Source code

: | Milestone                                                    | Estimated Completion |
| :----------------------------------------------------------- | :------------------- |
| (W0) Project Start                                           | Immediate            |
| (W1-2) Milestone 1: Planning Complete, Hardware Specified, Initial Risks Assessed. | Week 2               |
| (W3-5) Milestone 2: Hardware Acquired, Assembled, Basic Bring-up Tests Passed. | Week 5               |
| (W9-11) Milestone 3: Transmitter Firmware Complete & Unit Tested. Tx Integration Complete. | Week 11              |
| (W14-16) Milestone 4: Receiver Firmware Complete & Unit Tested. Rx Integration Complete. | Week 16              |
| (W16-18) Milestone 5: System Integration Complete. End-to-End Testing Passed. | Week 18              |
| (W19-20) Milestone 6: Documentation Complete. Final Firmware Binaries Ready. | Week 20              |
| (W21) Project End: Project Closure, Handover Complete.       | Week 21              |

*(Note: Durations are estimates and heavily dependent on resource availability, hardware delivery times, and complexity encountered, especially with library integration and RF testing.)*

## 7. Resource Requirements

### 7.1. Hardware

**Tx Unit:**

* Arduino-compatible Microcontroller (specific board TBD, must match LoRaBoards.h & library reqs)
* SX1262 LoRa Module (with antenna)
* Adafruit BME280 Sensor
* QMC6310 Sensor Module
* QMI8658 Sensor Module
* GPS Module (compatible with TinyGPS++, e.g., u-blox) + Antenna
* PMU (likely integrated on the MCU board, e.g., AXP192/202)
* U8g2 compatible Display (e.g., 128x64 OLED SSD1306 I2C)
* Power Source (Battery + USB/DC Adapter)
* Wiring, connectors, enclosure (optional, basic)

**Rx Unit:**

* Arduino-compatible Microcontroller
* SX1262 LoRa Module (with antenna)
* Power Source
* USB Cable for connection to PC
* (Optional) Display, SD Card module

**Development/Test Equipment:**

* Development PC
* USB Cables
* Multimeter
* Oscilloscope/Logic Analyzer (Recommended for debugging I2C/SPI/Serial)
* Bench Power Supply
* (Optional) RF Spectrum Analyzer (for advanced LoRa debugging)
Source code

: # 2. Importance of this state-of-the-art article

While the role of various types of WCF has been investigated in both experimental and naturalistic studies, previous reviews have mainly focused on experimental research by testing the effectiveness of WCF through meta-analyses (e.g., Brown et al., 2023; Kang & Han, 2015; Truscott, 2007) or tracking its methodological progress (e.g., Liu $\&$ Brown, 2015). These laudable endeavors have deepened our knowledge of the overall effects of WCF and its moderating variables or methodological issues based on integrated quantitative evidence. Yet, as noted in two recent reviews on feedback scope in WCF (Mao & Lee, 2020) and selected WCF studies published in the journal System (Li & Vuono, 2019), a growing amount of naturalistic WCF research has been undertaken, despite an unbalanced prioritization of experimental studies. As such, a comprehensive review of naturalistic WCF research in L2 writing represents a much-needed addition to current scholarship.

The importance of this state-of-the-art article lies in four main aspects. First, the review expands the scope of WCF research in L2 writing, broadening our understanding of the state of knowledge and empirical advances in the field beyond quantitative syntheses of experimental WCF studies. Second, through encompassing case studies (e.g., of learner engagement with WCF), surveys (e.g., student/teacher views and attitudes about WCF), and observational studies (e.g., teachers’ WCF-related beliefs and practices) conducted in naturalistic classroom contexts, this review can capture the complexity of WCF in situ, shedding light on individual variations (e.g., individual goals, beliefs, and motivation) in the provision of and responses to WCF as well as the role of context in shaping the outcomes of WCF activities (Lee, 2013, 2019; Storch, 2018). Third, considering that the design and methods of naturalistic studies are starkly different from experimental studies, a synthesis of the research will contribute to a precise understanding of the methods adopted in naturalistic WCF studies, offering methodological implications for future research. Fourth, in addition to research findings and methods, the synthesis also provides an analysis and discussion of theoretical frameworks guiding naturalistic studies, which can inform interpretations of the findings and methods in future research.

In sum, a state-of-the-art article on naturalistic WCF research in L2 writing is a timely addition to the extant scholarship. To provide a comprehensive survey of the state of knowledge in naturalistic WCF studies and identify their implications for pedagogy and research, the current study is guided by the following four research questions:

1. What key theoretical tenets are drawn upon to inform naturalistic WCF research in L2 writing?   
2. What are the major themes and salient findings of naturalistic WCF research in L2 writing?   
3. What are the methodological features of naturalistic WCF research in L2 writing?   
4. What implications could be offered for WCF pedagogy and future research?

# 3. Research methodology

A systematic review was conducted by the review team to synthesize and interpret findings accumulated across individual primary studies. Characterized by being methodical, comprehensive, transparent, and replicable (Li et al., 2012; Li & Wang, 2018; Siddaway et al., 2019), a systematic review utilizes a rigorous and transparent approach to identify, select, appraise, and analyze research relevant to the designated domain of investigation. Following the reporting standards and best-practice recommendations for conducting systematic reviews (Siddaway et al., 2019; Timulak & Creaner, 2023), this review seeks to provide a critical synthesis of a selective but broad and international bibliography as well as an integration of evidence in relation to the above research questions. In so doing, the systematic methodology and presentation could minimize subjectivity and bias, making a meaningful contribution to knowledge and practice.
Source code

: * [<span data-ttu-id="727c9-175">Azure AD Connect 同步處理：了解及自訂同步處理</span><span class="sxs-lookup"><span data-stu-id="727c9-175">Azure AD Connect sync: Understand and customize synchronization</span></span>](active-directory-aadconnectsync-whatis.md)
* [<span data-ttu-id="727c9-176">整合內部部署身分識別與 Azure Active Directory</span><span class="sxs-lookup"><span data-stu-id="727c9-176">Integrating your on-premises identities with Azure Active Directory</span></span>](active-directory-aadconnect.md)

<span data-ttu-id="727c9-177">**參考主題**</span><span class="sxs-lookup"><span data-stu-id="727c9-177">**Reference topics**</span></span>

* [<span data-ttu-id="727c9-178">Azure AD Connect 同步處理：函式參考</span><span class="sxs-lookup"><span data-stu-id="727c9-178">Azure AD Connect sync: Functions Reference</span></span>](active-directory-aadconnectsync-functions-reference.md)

______________________________

EXERCISE GOAL
Your answer must be the lines from the first line of the entries above through the line that contains "Milestone 1: Planning", written out exactly.

EXERCISE OUTPUT
Source code

: | Milestone                                                    | Estimated Completion |
| :----------------------------------------------------------- | :------------------- |
| (W0) Project Start                                           | Immediate            |
| (W1-2) Milestone 1: Planning Complete, Hardware Specified, Initial Risks Assessed. | Week 2               |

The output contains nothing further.